Halo Infinite’s Training Mode Is Its Best Offering For New Players

Spartan training is the best training.

Halo Infinite
Halo Infinite

I’d love to sit here and give you a full impressions piece on the multiplayer in Halo Infinite, but the line between “this is bad” and “I’m bad” is invisible to me when evaluating a multiplayer game. I can conclusively tell you that the Battle Pass progression is slow-going, which sucks, and that the game could do with a Slayer-only playlist because there’s too many people who refuse to play objectives, but other than that, the process becomes muddy. Does the VK78 Commando need a damage buff? Is the time-to-kill a little too high given the increased amount of movement options at the player’s disposal, or do I need to get better at clicking heads?

I guess some things will remain a mystery.

While the gameplay of Halo Infinite is certainly stellar, the amount of weapons and the reliance on map knowledge to succeed can make the barrier to entry a little bit higher than other shooters on the market. If you don’t know how to control or navigate the map, or how to handle the power weapons when they come online, your chances of winning drastically go down. The numbers don’t lie, and they spell disaster for you, Spartan.

Thankfully, Halo Infinite has an onboarding process much better than most online first-person shooters, with an entire section called The Academy that’s dedicated to making sure new or returning Halo players are able to get to grips with the rigours of Halo Infinite. The initial tutorial is a decent start, and the weapon drills are a great way to mess around with the different guns and get a sense of their recoil, rate of fire and other options in preparation for taking your talents online.

However, Halo Infinite’s real crowning glory is simply Training Mode. Infinite offers a lot of options to practice your skills against A.I. bots, with Bot Bootcamp allowing you to group up with a team of random players, working together to dominate a team of bots. It’s a good mode, but the Training Mode far and away exceeds Bot Bootcamp to become Halo Infinite’s best feature, especially for a new player.

Halo Infinite’s Training Mode is a modular tool that allows players to jump into any of the game’s multiplayer maps, pick the weapons they want to use, and hop in against bots to gain some proper experience. Instead of playing normal bot games in Bot Bootcamp, where you’re still competing against other players and bots to use equipment and power weapons, the Training Mode gives you all the tools you need to train at your own pace.

Halo Infinite
Halo Infinite

Given the range of weapons and equipment that Halo Infinite offers, it’s hard to escape the feeling that you never get enough time to use the top-tier weapons in actual matches. Loading up Training Mode to give yourself an infinite ammo Sniper Rifle or get to grips with the new weapons from The Banished faction is sure to make life much easier for those looking to experience Halo for the first time.

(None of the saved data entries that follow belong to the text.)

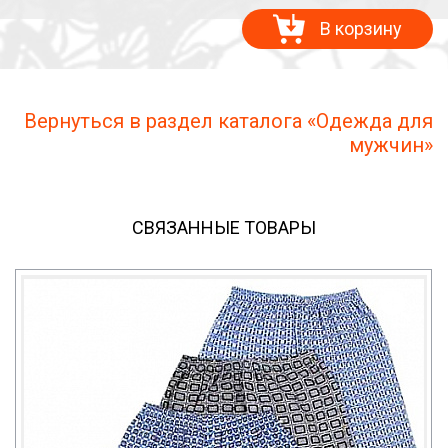
В корзину
Вернуться в раздел каталога «Одежда для
мужчин»
СВЯЗАННЫЕ ТОВАРЫ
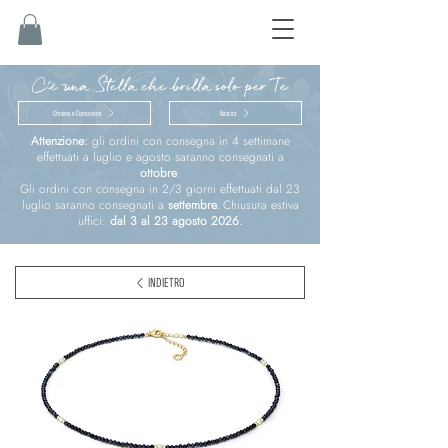
C'è una Stella che brilla solo per Te
Cresima e Comunione
Nascita
Attenzione:
gli ordini con consegna in 4 settimane
effettuati a luglio e agosto saranno consegnati a
ottobre
.
Gli ordini con consegna in 2/3 giorni effettuati dal 23
luglio saranno consegnati a
settembre.
Chiusura estiva
uffici:
dal 3 al 23 agosto 2026.
INDIETRO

Using Training Mode also gives you control over how hard you want the bots to be, or how many you want to face off against. Running a 4v1 against bots feels like better training for keeping your head on a swivel instead of getting rolled in matchmaking, and you can even change the difficulty of the bots to give yourself more or less of a challenge. Those Spartan level bots aren’t a joke.

There’s something to be said about an online FPS that offers a training mode beyond just target practice. Halo Infinite offers that too with the Weapon Drills, but there’s a value in targets that shoot back, and Infinite’s bots can be tough if they’ve got powerful weapons. All too often, bot matches in multiplayer games feel like a stomping ground of little value. Aside from the occasional bit of map knowledge, there’s nothing to be gained from stomping bots into dust for a few matches. With Training Mode, the tools are in your hands to learn precisely what you want from the bots, making it a more rewarding experience.

If anything, Infinite’s Training Mode feels closely similar to the training modes offered in fighting games, with the player being given complete control over how they want to learn the game against A.I. opponents that are as easy or as hard as you require them to be. It’s not quite a substitute for the real deal, as human players have a certain ingenuity that A.I. opponents lack, but it’s a fantastic start.

That’s the main takeaway from Halo Infinite’s Training Mode: it’s a start. So many multiplayer shooters are content with chucking players into the deep end and not caring whether or not you sink or swim. As far as they’re concerned, you’ve already paid and played, so their metrics are fine. Halo Infinite at least makes an attempt to ensure you’re prepared enough for those first few matches to make your experience more pleasant as a result.